Никита Сергеевич прищурился.
— Вот вы чего заволновались, — с интересом проговорил он. — Боитесь, значит, что я отыщу бомбу, которую Иосиф спрятал, а Лаврентий не нашел…
— Мы ничего не боимся, — скрипнул в ответ Суслов. — Но если ты что-то узнал, ты должен нам сказать. Для твоего же собственного блага. Ты вот про дачу и пенсию говорил. Государство наше доброе, пока ты с ним по-хорошему. Если хочешь по-плохому, то ведь и дачу, и машину, и охрану с обслугой, и пенсию твою союзного значения — все запросто могут и отобрать. С врагами у нас не церемонятся, сам знаешь.
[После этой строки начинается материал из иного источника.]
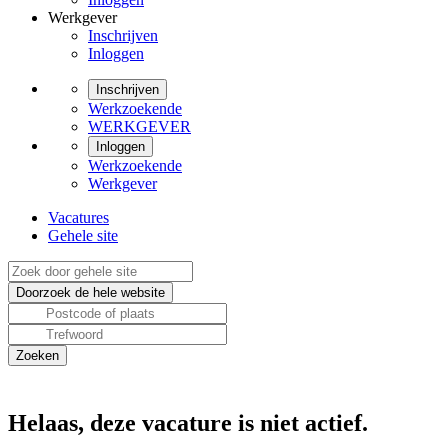
Werkgever
Inschrijven
Inloggen
Inschrijven
Werkzoekende
WERKGEVER
Inloggen
Werkzoekende
Werkgever
Vacatures
Gehele site
Helaas, deze vacature is niet actief.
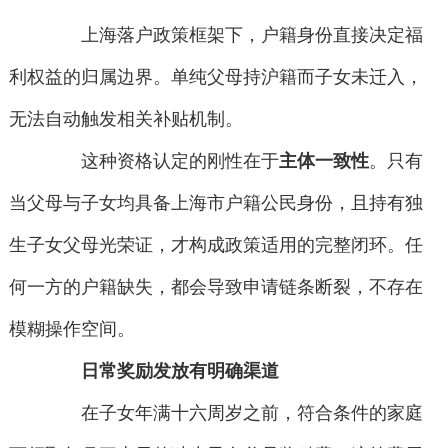
上海落户政策框架下，户籍身份直接决定福
利权益的归属边界。单纯父母持沪籍而子女未迁入，
无法自动触发相关补贴机制。
这种资格认定的刚性在于
主体一致性
。只有
当父母与子女均具备上海市户籍公民身份，且持有独
生子女父母光荣证，才构成政策适用的完整闭环。任
何一方的户籍缺失，都会导致申请链条断裂，不存在
模糊操作空间。
日常奖励发放有明确渠道
在子女年满十六周岁之前，符合条件的家庭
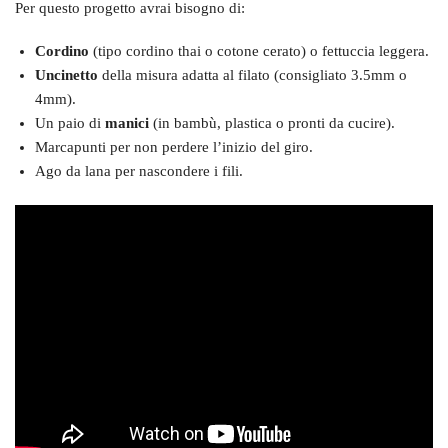
Per questo progetto avrai bisogno di:
Cordino
(tipo cordino thai o cotone cerato) o fettuccia leggera.
Uncinetto
della misura adatta al filato (consigliato 3.5mm o
4mm).
Un paio di
manici
(in bambù, plastica o pronti da cucire).
Marcapunti per non perdere l’inizio del giro.
Ago da lana per nascondere i fili.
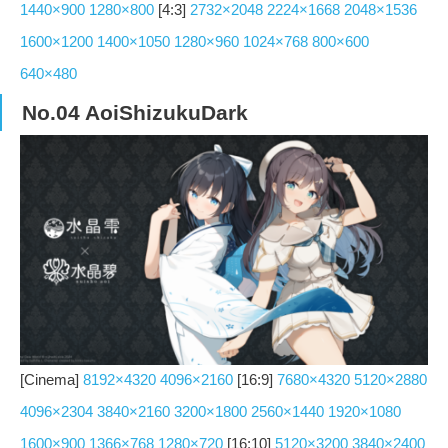
1440×900
1280×800
[4:3]
2732×2048
2224×1668
2048×1536
1600×1200
1400×1050
1280×960
1024×768
800×600
640×480
No.04 AoiShizukuDark
[Cinema]
8192×4320
4096×2160
[16:9]
7680×4320
5120×2880
4096×2304
3840×2160
3200×1800
2560×1440
1920×1080
1600×900
1366×768
1280×720
[16:10]
5120×3200
3840×2400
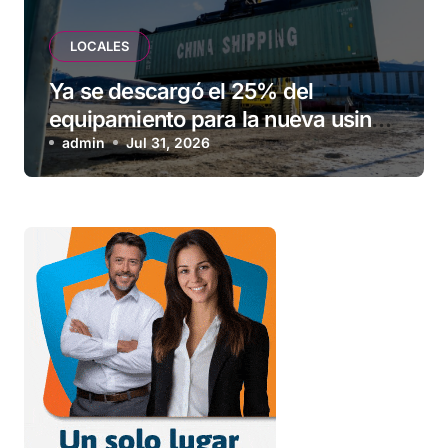
LOCALES
Ya se descargó el 25% del
equipamiento para la nueva usina
de Ushuaia
admin
Jul 31, 2026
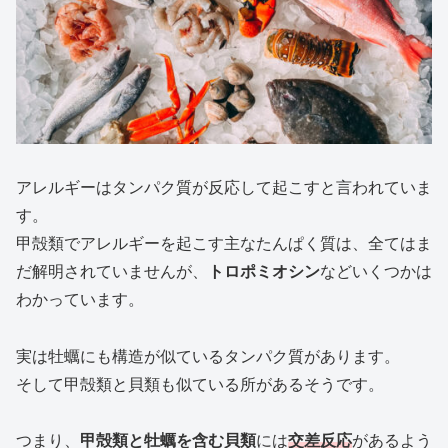
アレルギーはタンパク質が反応して起こすと言われていま
す。
甲殻類でアレルギーを起こす主なたんぱく質は、全てはま
だ解明されていませんが、
トロポミオシン
などいくつかは
わかっています。
実は牡蠣にも構造が似ているタンパク質があります。
そして甲殻類と貝類も似ている所があるそうです。
つまり、
甲殻類と牡蠣を含む貝類
には
交差反応
があるよう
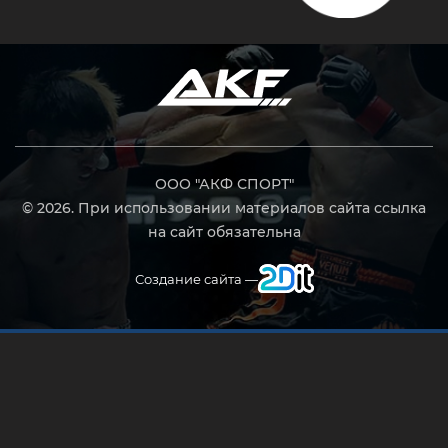
ООО "АКФ СПОРТ"
© 2026. При использовании материалов сайта ссылка
на сайт обязательна
Создание сайта —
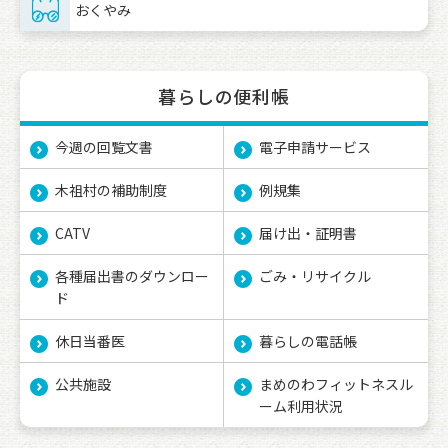
おくやみ
暮らしの便利帳
今週の回覧文書
電子申請サービス
木祖村の補助制度
例規集
CATV
届け出・証明書
各種届出書のダウンロー
ごみ・リサイクル
ド
休日当番医
暮らしの電話帳
公共施設
まめのわフィットネスル
ーム利用状況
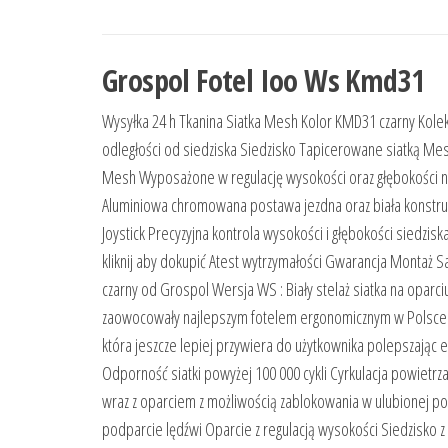
Grospol Fotel Ioo Ws Kmd31
Wysyłka 24 h Tkanina Siatka Mesh Kolor KMD31 czarny Kolekcj
odległości od siedziska Siedzisko Tapicerowane siatką Mes
Mesh Wyposażone w regulację wysokości oraz głębokości nb
Aluminiowa chromowana postawa jezdna oraz biała konstruk
Joystick Precyzyjna kontrola wysokości i głębokości siedzis
kliknij aby dokupić Atest wytrzymałości Gwarancja Monta
czarny od Grospol Wersja WS : Biały stelaż siatka na oparc
zaowocowały najlepszym fotelem ergonomicznym w Polsce R
która jeszcze lepiej przywiera do użytkownika polepszając
Odporność siatki powyżej 100 000 cykli Cyrkulacja powietr
wraz z oparciem z możliwością zablokowania w ulubionej po
podparcie lędźwi Oparcie z regulacją wysokości Siedzisko z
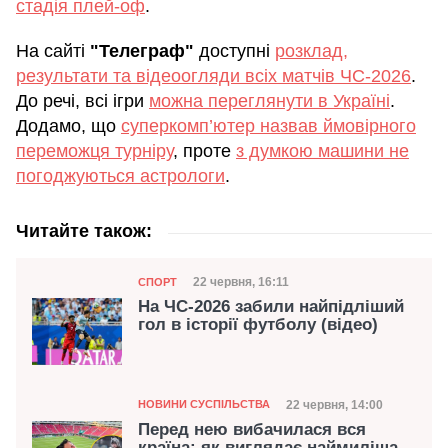
стадія плей-оф
.
На сайті
"Телеграф"
доступні
розклад,
результати та відеоогляди всіх матчів ЧС-2026
.
До речі, всі ігри
можна переглянути в Україні
.
Додамо, що
суперкомп’ютер назвав ймовірного
переможця турніру
, проте
з думкою машини не
погоджуються астрологи
.
Читайте також:
Категорія
Дата публікації
22 червня, 16:11
СПОРТ
На ЧС-2026 забили найпідліший
гол в історії футболу (відео)
Категорія
Дата публікації
22 червня, 14:00
НОВИНИ СУСПІЛЬСТВА
Перед нею вибачилася вся
країна: як виглядає наймиліша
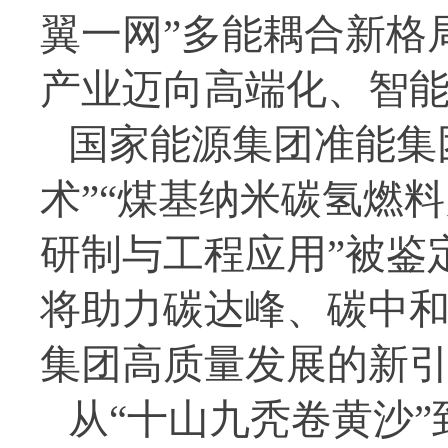
翼一网”多能耦合新格
产业迈向高端化、智
国家能源集团准能集
术”“煤基纳米碳氢燃
研制与工程应用”被鉴
将助力碳达峰、碳中
集团高质量发展的新
从“十山九秃卷黄沙”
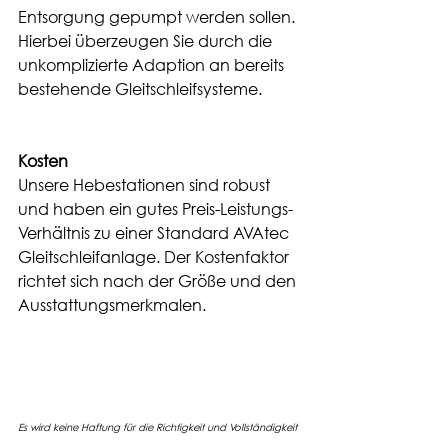
Entsorgung gepumpt werden sollen. 
Hierbei überzeugen Sie durch die 
unkomplizierte Adaption an bereits 
bestehende Gleitschleifsysteme.
Kosten
Unsere Hebestationen sind robust 
und haben ein gutes Preis-Leistungs-
Verhältnis zu einer Standard AVAtec 
Gleitschleifanlage. Der Kostenfaktor 
richtet sich nach der Größe und den 
Ausstattungsmerkmalen.
Es wird keine Haftung für die Richtigkeit und Vollständigkeit 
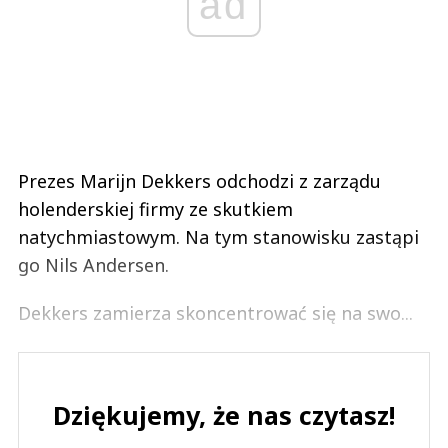
ad
Prezes Marijn Dekkers odchodzi z zarządu
holenderskiej firmy ze skutkiem
natychmiastowym. Na tym stanowisku zastąpi
go Nils Andersen.
Dekkers zamierza skoncentrować się na swo...
Dziękujemy, że nas czytasz!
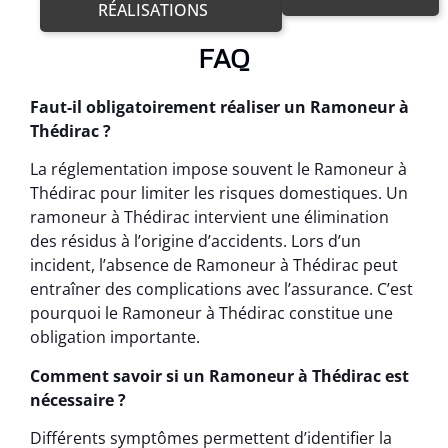
RÉALISATIONS
FAQ
Faut-il obligatoirement réaliser un Ramoneur à
Thédirac ?
La réglementation impose souvent le Ramoneur à
Thédirac pour limiter les risques domestiques. Un
ramoneur à Thédirac intervient une élimination
des résidus à l’origine d’accidents. Lors d’un
incident, l’absence de Ramoneur à Thédirac peut
entraîner des complications avec l’assurance. C’est
pourquoi le Ramoneur à Thédirac constitue une
obligation importante.
Comment savoir si un Ramoneur à Thédirac est
nécessaire ?
Différents symptômes permettent d’identifier la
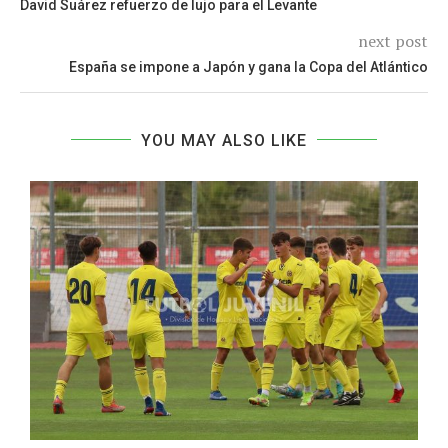
David Suárez refuerzo de lujo para el Levante
next post
España se impone a Japón y gana la Copa del Atlántico
YOU MAY ALSO LIKE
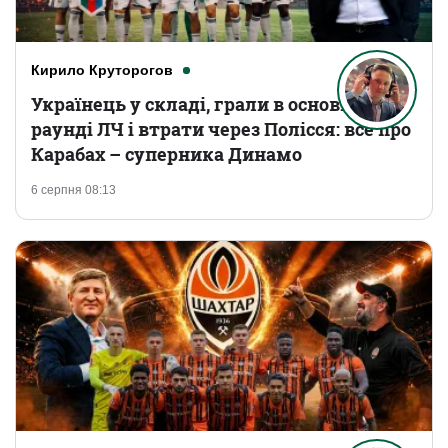
Кирило Круторогов
Українець у складі, грали в основному
раунді ЛЧ і втрати через Полісся: все про
Карабах – суперника Динамо
6 серпня 08:13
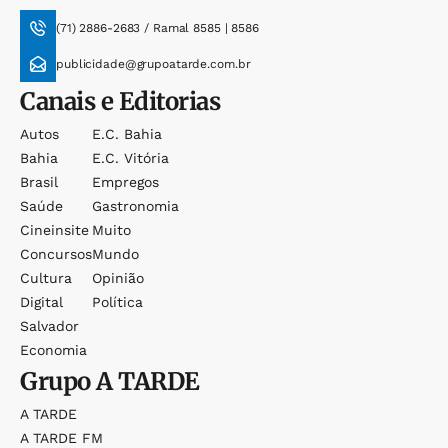
(71) 2886-2683 / Ramal 8585 | 8586
publicidade@grupoatarde.com.br
Canais e Editorias
Autos
E.c. Bahia
Bahia
E.c. Vitória
Brasil
Empregos
Saúde
Gastronomia
Cineinsite
Muito
Concursos
Mundo
Cultura
Opinião
Digital
Política
Salvador
Economia
Grupo
A TARDE
A TARDE
A TARDE FM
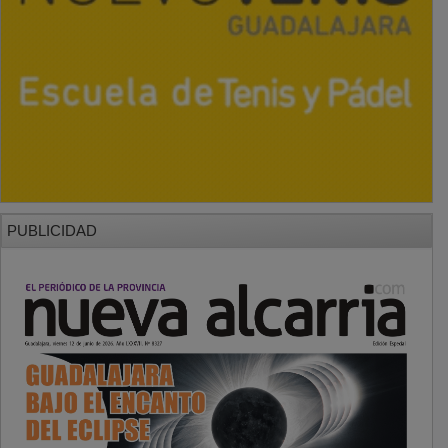
PUBLICIDAD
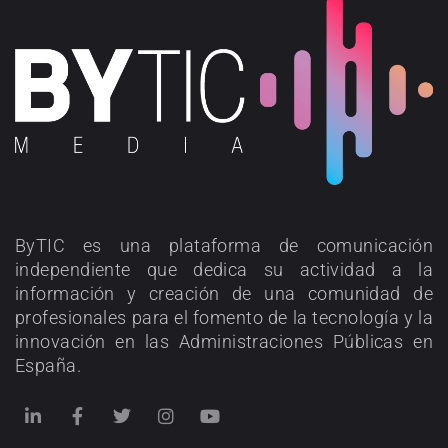
ByTIC es una plataforma de comunicación
independiente que dedica su actividad a la
información y creación de una comunidad de
profesionales para el fomento de la tecnología y la
innovación en las Administraciones Públicas en
España.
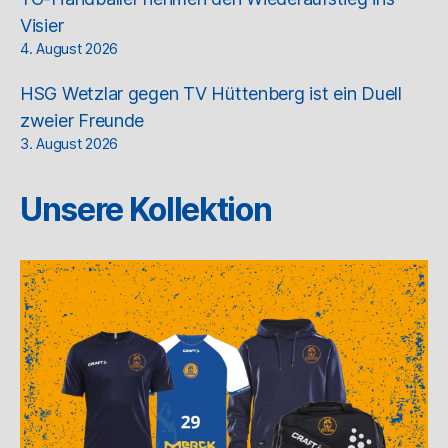
Visier
4. August 2026
HSG Wetzlar gegen TV Hüttenberg ist ein Duell
zweier Freunde
3. August 2026
Unsere Kollektion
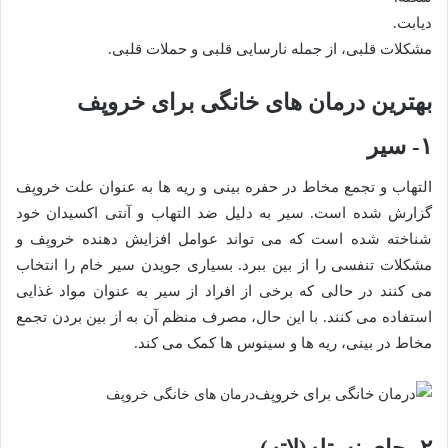
دیابت.
مشکلات قلبی، از جمله نارسایی قلبی و حملات قلبی.
بهترین درمان های خانگی برای خروپف
۱- سیر
التهاب و تجمع مخاط در حفره بینی و ریه ها به عنوان علت خروپف
گزارش شده است. سیر به دلیل ضد التهاب و آنتی اکسیدان خود
شناخته شده است که می تواند عوامل افزایش دهنده خروپف و
مشکلات تنفسی را از بین ببرد. بسیاری جویدن سیر خام را انتخاب
می کنند در حالی که برخی از افراد از سیر به عنوان مواد غذایی
استفاده می کنند. با این حال، مصرف منظم آن به از بین بردن تجمع
مخاط در بینی، ریه ها و سینوس ها کمک می کند.
درمان های خانگی خروپف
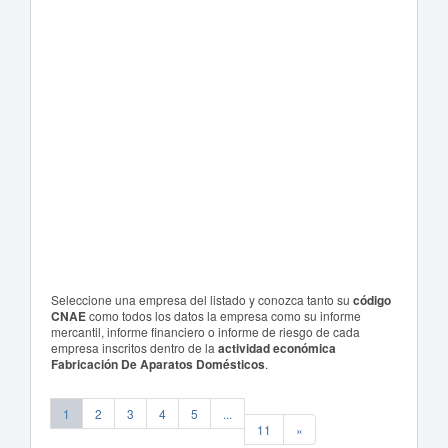
Seleccione una empresa del listado y conozca tanto su
código
CNAE
como todos los datos la empresa como su informe
mercantil, informe financiero o informe de riesgo de cada
empresa inscritos dentro de la
actividad económica
Fabricación De Aparatos Domésticos
.
1
2
3
4
5
...
11
»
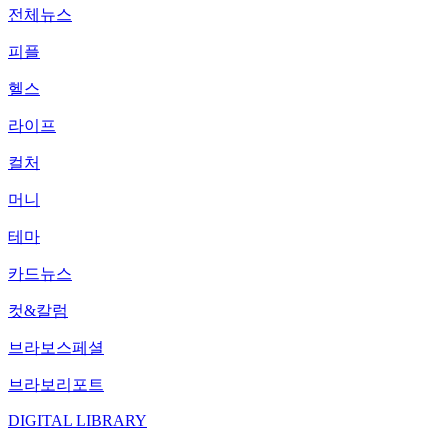
전체뉴스
피플
헬스
라이프
컬처
머니
테마
카드뉴스
컷&칼럼
브라보스페셜
브라보리포트
DIGITAL LIBRARY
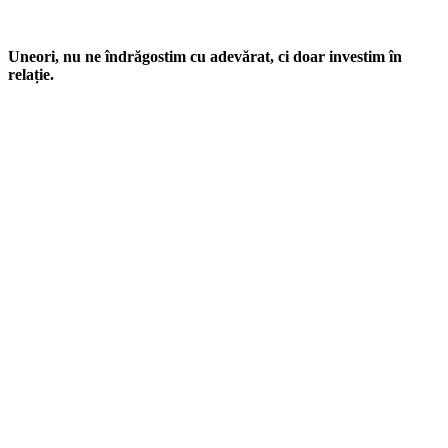
Uneori, nu ne îndrăgostim cu adevărat, ci doar investim în
relație.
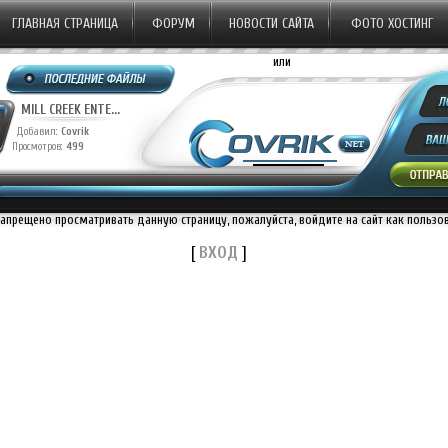
ГЛАВНАЯ СТРАНИЦА
ФОРУМ
НОВОСТИ САЙТА
ФОТО ХОСТИНГ
или
MILL CREEK ENTE...
Добавил:
Covrik
Просмотров:
499
запрещено просматривать данную страницу, пожалуйста, войдите на сайт как пользо
[
ВХОД
]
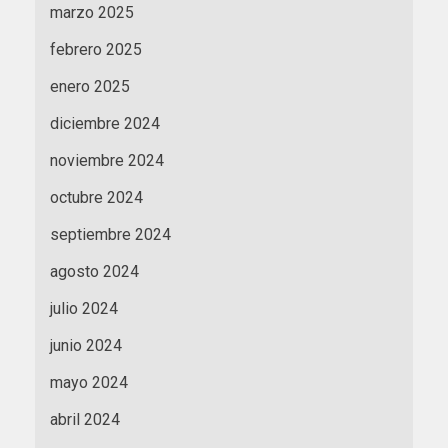
marzo 2025
febrero 2025
enero 2025
diciembre 2024
noviembre 2024
octubre 2024
septiembre 2024
agosto 2024
julio 2024
junio 2024
mayo 2024
abril 2024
Будь моя воля, я бы за одни мемуары тебе полпенсии вжжжик! — и срезал.
Хрущев задумчиво побарабанил пальцами по крышке стола. Ложечка в кружке с крапинками тихонько звякнула.
— А что, если ты прав, Михаил Андреич? — неожиданно спросил он. — Вдруг ту бомбу я и вправду нашел? Нашел и к себе на дачу сюда перенес? Смешно было бы, да? — Хрущев пошарил рукой под столом и внезапно выложил на столешницу два скрученных проводка, аккуратно подсоединенных к большой коричневой кнопке. Оба проводка уходили куда-то вниз. — И представь себе, Михаил Андреич, что кнопка взрывателя вот, у меня в руках. И еще представь себе, будто мне так обрыдли вы все: и ты, и Ленька, и Андропов твой умный, и все прочие пидарасы, — что я щас нажимаю на кнопочку… и ни нас с тобой, ни всей Москвы больше нет. Хороша сказочка?
Суслов, как загипнотизированный, уставился на коричневую кнопку.
— Ты… не можешь… — выдохнул он.
— Да вот запросто, — хмыкнул Хрущев. — Не веришь, что смогу нажать? Давай испытаем, коли не веришь.
Он без всяких колебаний надавил на кнопку. Суслов резко дернулся.
— Я самый непьющий из всех мужаков, — раздалось откуда-то из-под стола хрипловатое пение под гитару. — Во мннне есть мора-а-альная сила. И наша семья большинством голосов, снабдив меня списком на восемь листов…
Хрущев снова нажал на страшную кнопочку, и пение стихло.
— Что эт-то такое? — проскрежетал Суслов, не отводя глаз от проводов с кнопкой.
— Высоцкий, — объяснил гостю Хрущев. — Замечательный певец, хоть и хриплый. Мне ребята из Дубны специально привезли несколько пленок, я вчера весь день слушал на своем магнитофоне и сегодня слушаю. Там и про меня есть… Пришел Никита, он росточком был с аршин, при нем достигли мы космических вершин… — пропел он, неумело подражая голосу певца. — Хочешь, Михал Андреич, я тебе найду эту песню, сам послушаешь…
Суслов стал понемногу приходить в себя.
— Твои шуточки… они тебе дорого обойдутся, — злобно скрипнул он.